Contemporary Folk Week Classes – July 28-Aug. 3, 2024



Stories help us understand and process the world we live in. A story set to music possesses an added power to penetrate hearts and minds. In this class for all levels we will work on honing the craft of telling a story though song. Whether you seek to write a modern-day folk-hero classic, magnify a fragment of forgotten history, paint a picture of your hometown, or immortalize a series of events from your family history or your own life, this class will give you the tools to craft something memorable and meaningful.

DISTILLATION (Nora Jane Struthers)
As writers, we all attempt to find and convey truths. When we sit down to work on a song, the first question we should ask ourselves is “What am I trying to say?” The second question is “How can I best say it?” In this class we will work first on distilling our intentions down to their essence and then on our delivery of those intentions, through lyrics, melody, and performance. Bring a song or a piece of a song that you feel has promise but lacks focus. We will create a safe space to generate, hone, and share our work together.

Dataset content:
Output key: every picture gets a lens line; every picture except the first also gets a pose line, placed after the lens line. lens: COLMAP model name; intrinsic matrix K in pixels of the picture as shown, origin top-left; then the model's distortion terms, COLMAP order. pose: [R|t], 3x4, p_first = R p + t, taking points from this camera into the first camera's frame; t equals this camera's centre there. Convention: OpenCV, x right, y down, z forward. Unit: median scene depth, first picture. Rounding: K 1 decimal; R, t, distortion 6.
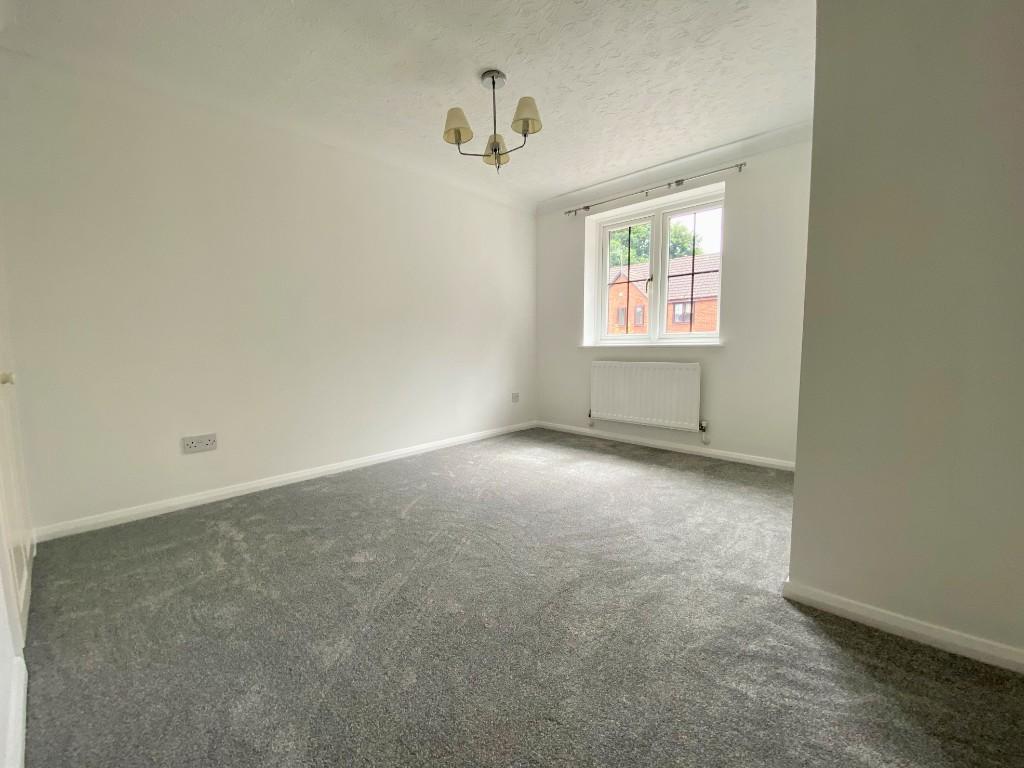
lens RADIAL K [[409.9, 0, 512.0], [0, 409.9, 384.0], [0, 0, 1]] dist [0.000479, -0.000009]
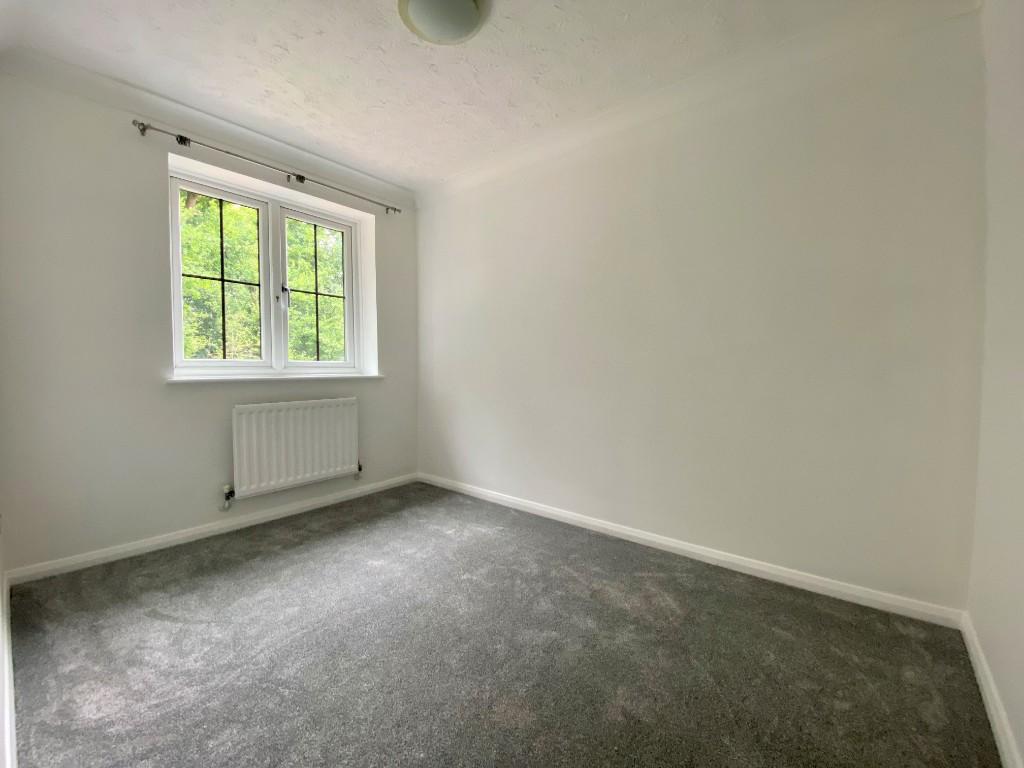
lens RADIAL K [[409.9, 0, 512.0], [0, 409.9, 384.0], [0, 0, 1]] dist [0.000479, -0.000009]
pose [[0.010398, -0.020490, 0.999736, -0.409458], [0.084289, 0.996250, 0.019542, -0.062511], [-0.996387, 0.084063, 0.012086, 0.582620]]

What the task requires: Extend the Contemporary Folk Week class descriptions, picking up right after their final sentence.

Output for this exercise:
The Sound of the Feeling. My favorite place to be is in the middle of a song. I hope this class will find us all in the middle of a new one. Our purpose will be to write new songs and to complete promising, unfinished pieces. The first day I will talk a little bit about what has worked for me as a performing songwriter. Then we will quickly shift the focus to the individual students’ areas of interest or concern. There is no one right way to write a song. I hope to address various approaches to beginning and completing songs be they lyric- or music-driven and create a positive atmosphere where writing a song is not only possible but inevitable. This year I would also like to add some ideas about how to spice up your chord progressions which can open new places for your melodies to go. Both experienced and novice songwriters are welcome!

This course will focus on songwriting as well as presenting your songs in a live setting. We will spend some time working on writing new songs and the craft of songwriting, based on your interests and questions. Then we will focus on ways to connect with an audience: ways to introduce a song, how to pace a set, when a song needs no introduction, considerations when you are an opening act, sound system advice and mic technique. You can benefit from my experience and my many, many mistakes to find ways of telling your story, presenting yourself and your songs. If you have them, please bring printed lyric sheets along to the session. I don’t have a one-size-fits-all approach as a song coach but I will adapt to the individual needs and interests of the attending songwriters.

A SIMPLE SONG (Tyler Ramsey)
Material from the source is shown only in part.